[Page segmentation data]
---*---

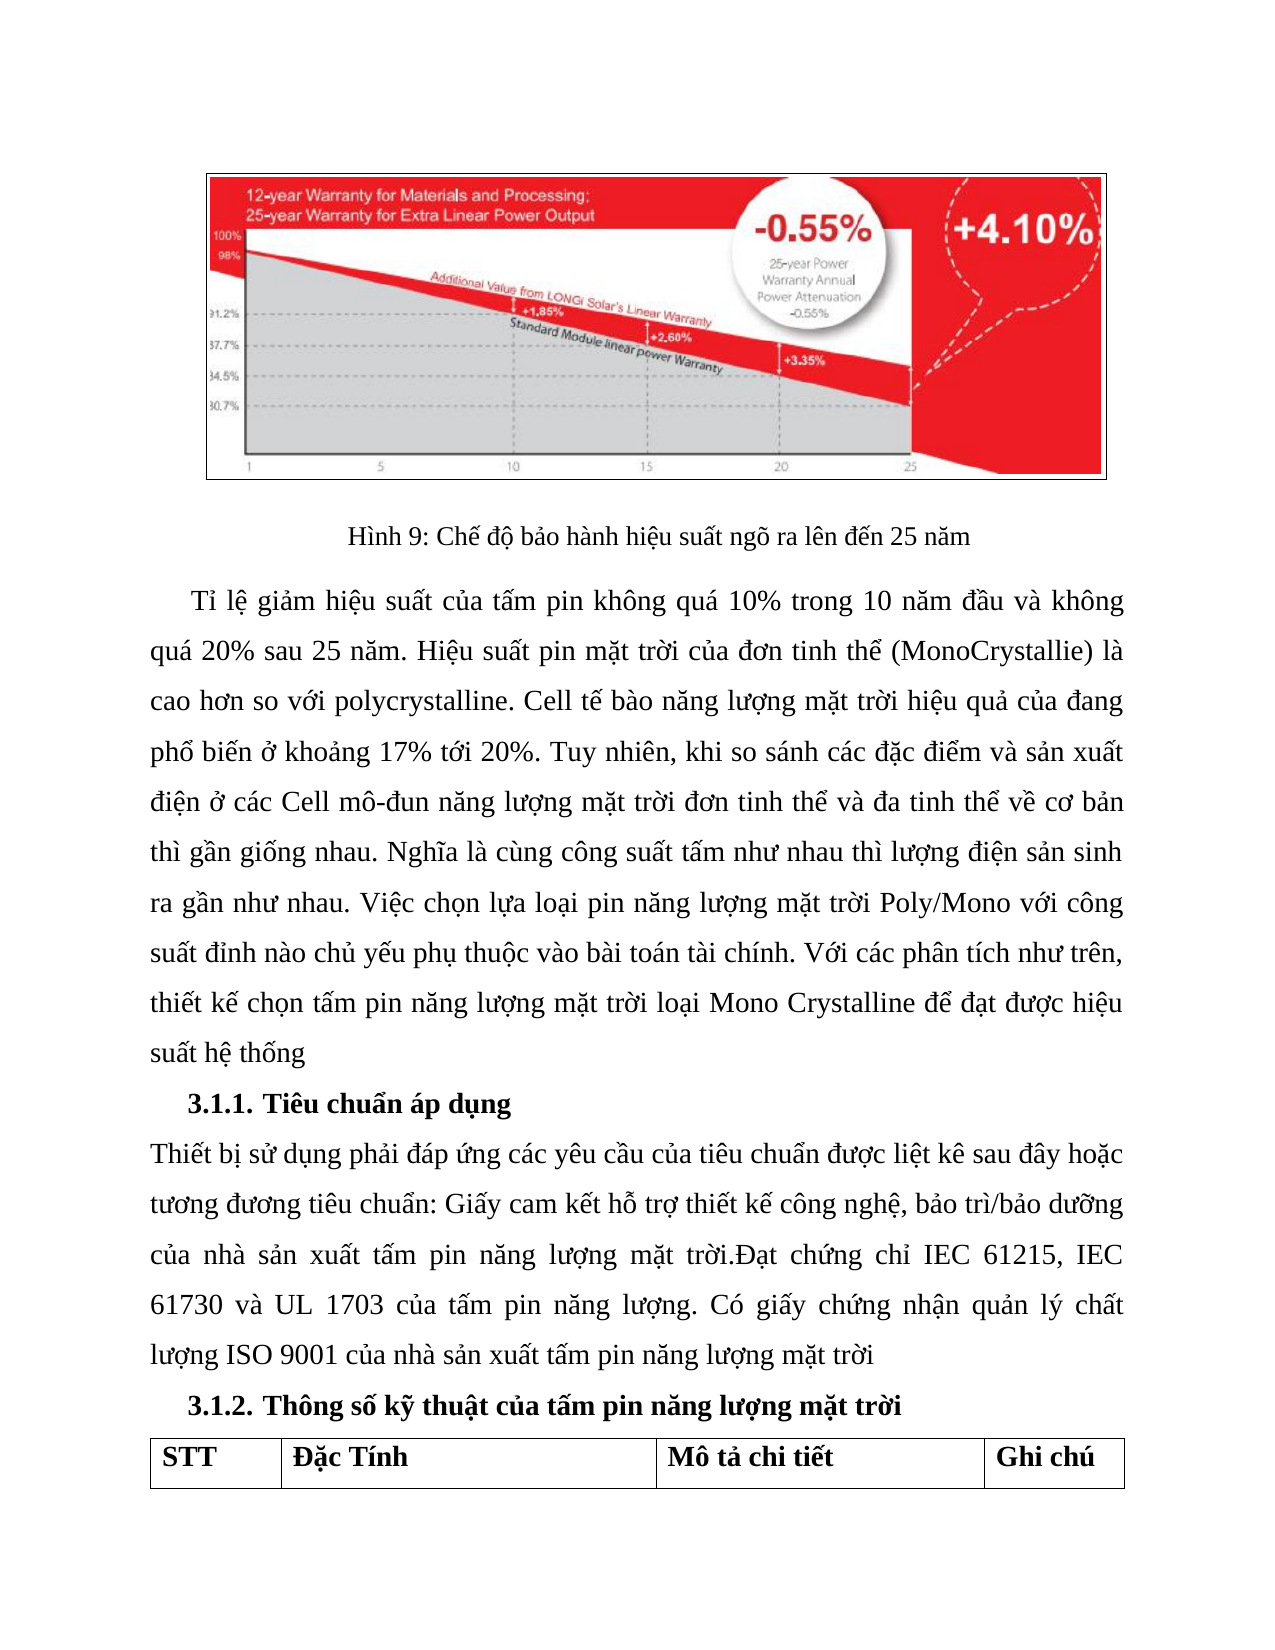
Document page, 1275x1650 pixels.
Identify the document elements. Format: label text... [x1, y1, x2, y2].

text Thiết bị sử dụng phải đáp ứng các yêu cầu của tiêu chuẩn được liệt kê sau đây hoặc tương đương tiêu chuẩn: Giấy cam kết hỗ trợ thiết kế công nghệ, bảo trì/bảo dưỡng của nhà sản xuất tấm pin năng lượng mặt trời.Đạt chứng chỉ IEC 61215, IEC 61730 và UL 1703 của tấm pin năng lượng. Có giấy chứng nhận quản lý chất lượng ISO 9001 của nhà sản xuất tấm pin năng lượng mặt trời [150, 1136, 1125, 1371]
picture [207, 174, 1106, 479]
list Thông số kỹ thuật của tấm pin năng lượng mặt trời [187, 1388, 1125, 1421]
table_header Đặc Tính [282, 1439, 656, 1488]
text Tỉ lệ giảm hiệu suất của tấm pin không quá 10% trong 10 năm đầu và không quá 20% sau 25 năm. Hiệu suất pin mặt trời của đơn tinh thể (MonoCrystallie) là cao hơn so với polycrystalline. Cell tế bào năng lượng mặt trời hiệu quả của đang phổ biến ở khoảng 17% tới 20%. Tuy nhiên, khi so sánh các đặc điểm và sản xuất điện ở các Cell mô-đun năng lượng mặt trời đơn tinh thể và đa tinh thể về cơ bản thì gần giống nhau. Nghĩa là cùng công suất tấm như nhau thì lượng điện sản sinh ra gần như nhau. Việc chọn lựa loại pin năng lượng mặt trời Poly/Mono với công suất đỉnh nào chủ yếu phụ thuộc vào bài toán tài chính. Với các phân tích như trên, thiết kế chọn tấm pin năng lượng mặt trời loại Mono Crystalline để đạt được hiệu suất hệ thống [150, 583, 1125, 1069]
list Tiêu chuẩn áp dụng [187, 1086, 1125, 1119]
table_header STT [151, 1439, 281, 1488]
table_header Ghi chú [985, 1439, 1124, 1488]
table_header Mô tả chi tiết [657, 1439, 984, 1488]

---*---

** Instructions to follow **
This task calls for an exact copy of the data above, without pictures.

** Result below **
Document page, 1275x1650 pixels.
Identify the document elements. Format: label text... [x1, y1, x2, y2].

text Thiết bị sử dụng phải đáp ứng các yêu cầu của tiêu chuẩn được liệt kê sau đây hoặc tương đương tiêu chuẩn: Giấy cam kết hỗ trợ thiết kế công nghệ, bảo trì/bảo dưỡng của nhà sản xuất tấm pin năng lượng mặt trời.Đạt chứng chỉ IEC 61215, IEC 61730 và UL 1703 của tấm pin năng lượng. Có giấy chứng nhận quản lý chất lượng ISO 9001 của nhà sản xuất tấm pin năng lượng mặt trời [150, 1136, 1125, 1371]
picture [207, 174, 1106, 479]
list Thông số kỹ thuật của tấm pin năng lượng mặt trời [187, 1388, 1125, 1421]
table_header Đặc Tính [282, 1439, 656, 1488]
text Tỉ lệ giảm hiệu suất của tấm pin không quá 10% trong 10 năm đầu và không quá 20% sau 25 năm. Hiệu suất pin mặt trời của đơn tinh thể (MonoCrystallie) là cao hơn so với polycrystalline. Cell tế bào năng lượng mặt trời hiệu quả của đang phổ biến ở khoảng 17% tới 20%. Tuy nhiên, khi so sánh các đặc điểm và sản xuất điện ở các Cell mô-đun năng lượng mặt trời đơn tinh thể và đa tinh thể về cơ bản thì gần giống nhau. Nghĩa là cùng công suất tấm như nhau thì lượng điện sản sinh ra gần như nhau. Việc chọn lựa loại pin năng lượng mặt trời Poly/Mono với công suất đỉnh nào chủ yếu phụ thuộc vào bài toán tài chính. Với các phân tích như trên, thiết kế chọn tấm pin năng lượng mặt trời loại Mono Crystalline để đạt được hiệu suất hệ thống [150, 583, 1125, 1069]
list Tiêu chuẩn áp dụng [187, 1086, 1125, 1119]
table_header STT [151, 1439, 281, 1488]
table_header Ghi chú [985, 1439, 1124, 1488]
table_header Mô tả chi tiết [657, 1439, 984, 1488]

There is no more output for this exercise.